Fiesta Time

Fiesta Time
Xiomara Reyes and Herman Cornejo in "Don Quixote" photo © Mira

"Don Quixote"
American Ballet Theatre
Metropolitan Opera House
New York, NY
June 11, 2008, Matinee


This vibrant, detailed, and exciting performance of the Petipa-based Spanish comedy remotely connected to Cervantes featured, among other joys, the debut of Herman Cornejo as the poor barber Basilio.  The artistic gods aren't known for their fairness, and his comparatively short stature and Puckish looks make the more extravagantly noble ballet heroes a stretch, but his exceptional technique and distinctive personality make him a natural for leading roles.  He danced Basilio like a human gyroscope on springs, but he also made Basilio warm, tender, and playful.  As yet, he doesn't project the calm nobility in the third act of some more naturally elegant dancers, worshiping their Kitris as she twirls away, but he didn't just stand there waiting for his chance; this was more of a friendly conversation. 

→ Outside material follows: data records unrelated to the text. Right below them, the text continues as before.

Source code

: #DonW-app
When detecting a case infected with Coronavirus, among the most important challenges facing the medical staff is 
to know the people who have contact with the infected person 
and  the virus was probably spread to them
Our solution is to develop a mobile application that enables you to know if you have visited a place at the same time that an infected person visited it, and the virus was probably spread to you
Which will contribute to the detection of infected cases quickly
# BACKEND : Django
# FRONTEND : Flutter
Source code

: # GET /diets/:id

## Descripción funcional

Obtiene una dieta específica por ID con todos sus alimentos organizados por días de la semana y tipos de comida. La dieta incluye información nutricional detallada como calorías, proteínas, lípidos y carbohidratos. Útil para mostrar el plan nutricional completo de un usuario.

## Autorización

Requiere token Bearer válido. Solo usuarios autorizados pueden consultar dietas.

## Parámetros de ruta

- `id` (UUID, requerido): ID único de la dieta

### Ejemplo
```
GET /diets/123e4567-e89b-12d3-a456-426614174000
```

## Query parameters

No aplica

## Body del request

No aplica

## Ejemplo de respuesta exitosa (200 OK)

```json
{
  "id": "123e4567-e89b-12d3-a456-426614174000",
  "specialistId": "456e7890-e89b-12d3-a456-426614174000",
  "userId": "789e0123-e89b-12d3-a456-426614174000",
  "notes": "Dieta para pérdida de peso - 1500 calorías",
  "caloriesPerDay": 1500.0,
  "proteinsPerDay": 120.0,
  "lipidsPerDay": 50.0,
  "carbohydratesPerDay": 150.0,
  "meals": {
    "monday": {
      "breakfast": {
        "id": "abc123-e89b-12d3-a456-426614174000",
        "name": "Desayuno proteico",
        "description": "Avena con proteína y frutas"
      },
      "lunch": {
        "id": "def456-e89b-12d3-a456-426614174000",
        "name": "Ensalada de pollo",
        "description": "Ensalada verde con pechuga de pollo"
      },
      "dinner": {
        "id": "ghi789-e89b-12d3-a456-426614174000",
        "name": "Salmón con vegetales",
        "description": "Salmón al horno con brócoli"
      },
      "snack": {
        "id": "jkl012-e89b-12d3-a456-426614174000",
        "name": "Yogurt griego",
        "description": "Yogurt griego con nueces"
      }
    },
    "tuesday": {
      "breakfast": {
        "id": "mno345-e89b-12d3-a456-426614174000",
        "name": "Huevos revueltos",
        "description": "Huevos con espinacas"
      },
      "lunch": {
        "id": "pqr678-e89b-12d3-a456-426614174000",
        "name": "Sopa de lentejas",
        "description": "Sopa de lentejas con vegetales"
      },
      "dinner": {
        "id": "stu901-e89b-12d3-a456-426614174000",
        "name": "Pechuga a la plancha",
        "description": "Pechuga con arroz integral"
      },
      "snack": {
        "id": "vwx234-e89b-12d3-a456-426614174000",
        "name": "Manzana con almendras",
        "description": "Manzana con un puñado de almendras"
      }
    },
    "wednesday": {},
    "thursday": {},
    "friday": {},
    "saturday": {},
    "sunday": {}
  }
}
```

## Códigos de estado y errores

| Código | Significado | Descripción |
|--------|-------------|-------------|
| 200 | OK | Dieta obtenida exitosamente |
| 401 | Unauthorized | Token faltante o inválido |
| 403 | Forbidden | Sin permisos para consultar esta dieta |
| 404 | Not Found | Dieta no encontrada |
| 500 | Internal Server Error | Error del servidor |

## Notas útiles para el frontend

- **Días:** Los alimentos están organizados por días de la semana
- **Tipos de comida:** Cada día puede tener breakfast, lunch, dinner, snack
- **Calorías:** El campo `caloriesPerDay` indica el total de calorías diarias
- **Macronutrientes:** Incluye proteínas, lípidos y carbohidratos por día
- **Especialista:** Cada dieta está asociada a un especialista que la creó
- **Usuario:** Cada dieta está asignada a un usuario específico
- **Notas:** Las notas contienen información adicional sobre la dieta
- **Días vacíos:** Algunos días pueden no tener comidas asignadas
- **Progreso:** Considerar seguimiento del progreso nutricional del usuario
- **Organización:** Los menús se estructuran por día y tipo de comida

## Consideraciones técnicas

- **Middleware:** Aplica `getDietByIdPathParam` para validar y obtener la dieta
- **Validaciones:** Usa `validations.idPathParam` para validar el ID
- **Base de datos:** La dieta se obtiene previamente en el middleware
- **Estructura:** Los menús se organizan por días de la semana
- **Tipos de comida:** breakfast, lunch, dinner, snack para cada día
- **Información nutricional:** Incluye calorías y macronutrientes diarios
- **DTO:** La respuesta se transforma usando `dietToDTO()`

He was talking to Xiomara Reyes, whose natural stage presence and piquant sense of comedy made this a very human story.  She was best as the flirtatious, charming Kitri of the first act.  She didn't quite develop the contrast between the earthy first act-dancer, the ethereal vision, and the grand classical ballerina that Petipa challenges his dancers to create; she is more of a soubrette, and her Kitri was warmly human throughout.  One the fouette front, though, she did seem more than human, using the bright red fan held high to signal her many, very secure, doubles.  A technical tour de force, well-deserving of the raucous cheers, but she also made them seem fun.

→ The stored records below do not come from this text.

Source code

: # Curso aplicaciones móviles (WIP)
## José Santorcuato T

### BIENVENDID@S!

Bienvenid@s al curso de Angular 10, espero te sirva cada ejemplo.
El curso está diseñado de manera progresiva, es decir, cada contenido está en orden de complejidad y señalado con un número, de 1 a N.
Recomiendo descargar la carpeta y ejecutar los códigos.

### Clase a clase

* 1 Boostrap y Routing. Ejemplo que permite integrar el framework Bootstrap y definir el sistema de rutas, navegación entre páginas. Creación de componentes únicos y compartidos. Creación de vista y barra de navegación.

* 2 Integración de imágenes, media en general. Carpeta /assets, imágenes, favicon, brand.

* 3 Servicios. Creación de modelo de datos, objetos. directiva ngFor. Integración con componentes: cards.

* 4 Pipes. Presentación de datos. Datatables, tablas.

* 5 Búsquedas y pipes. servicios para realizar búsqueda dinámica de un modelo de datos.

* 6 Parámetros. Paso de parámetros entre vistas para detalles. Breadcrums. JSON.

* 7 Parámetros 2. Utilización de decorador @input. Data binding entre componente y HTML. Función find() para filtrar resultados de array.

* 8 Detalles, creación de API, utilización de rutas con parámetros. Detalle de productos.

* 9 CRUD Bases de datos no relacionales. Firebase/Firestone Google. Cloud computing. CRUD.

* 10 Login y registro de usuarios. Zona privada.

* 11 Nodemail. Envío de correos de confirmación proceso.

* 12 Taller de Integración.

But if "Don Quixote" were only spins and jumps and the final pas de deux, I doubt if it would have lasted as well as it has.  It also has its acting and artistic challenges, in the character of the hapless suitor Gamache and the vestigial Don, and one of the wonderful vision scenes.  The deluded Don was Victor Barbee, who made the opening scene, where he sees the vision of the unattainable Dulcinea, into a moving little vignette, a mini-portrait of everyone who trys to reach for beauty.  Gamache, so long the province of the remarkable and much missed Guillaume Graffin, was danced (acted is too limited a word) by the young Craig Salstein, in an astoundingly detailed and often subtle comic turn.  He was the epitome of prissy manners and mincing pride, pulling out his sword at any and every perceived slight to his delicate honor.  I'm afraid that I missed much of Kristi Boone's languorous Mercedes, because I couldn't help but watch Salstein time the most obvious pratfalls.

The vision scene, though it doesn't have the dramatic power of the white act of "La Bayadere", or the poetry of "The Sleeping Beauty's" (when done right), or the musical richness of the "Jardin Anime" scene, has its own gentle power, and it is pure bliss.  It was dominated by Melissa Thomas' radiant and scrupulous Queen of the Dryads, and Anne Milewski's charming Amour.  This seems, to judge from the various Russian versions I have seen, to be a fairly unobstructed view of what passes as the original choreography; the same can't be said, though, for the so-called gypsy camp dances.  These look like a combination of Hollywood Red Indians, the Polovotsian tribes, and a rumble from West Side Story; Misty Copeland as Anita and Joseph Phillips as Bernardo (here called the Gypsy couple) were a feisty handfull. But the performance ultimately belonged to Cornejo; may there be many more to come.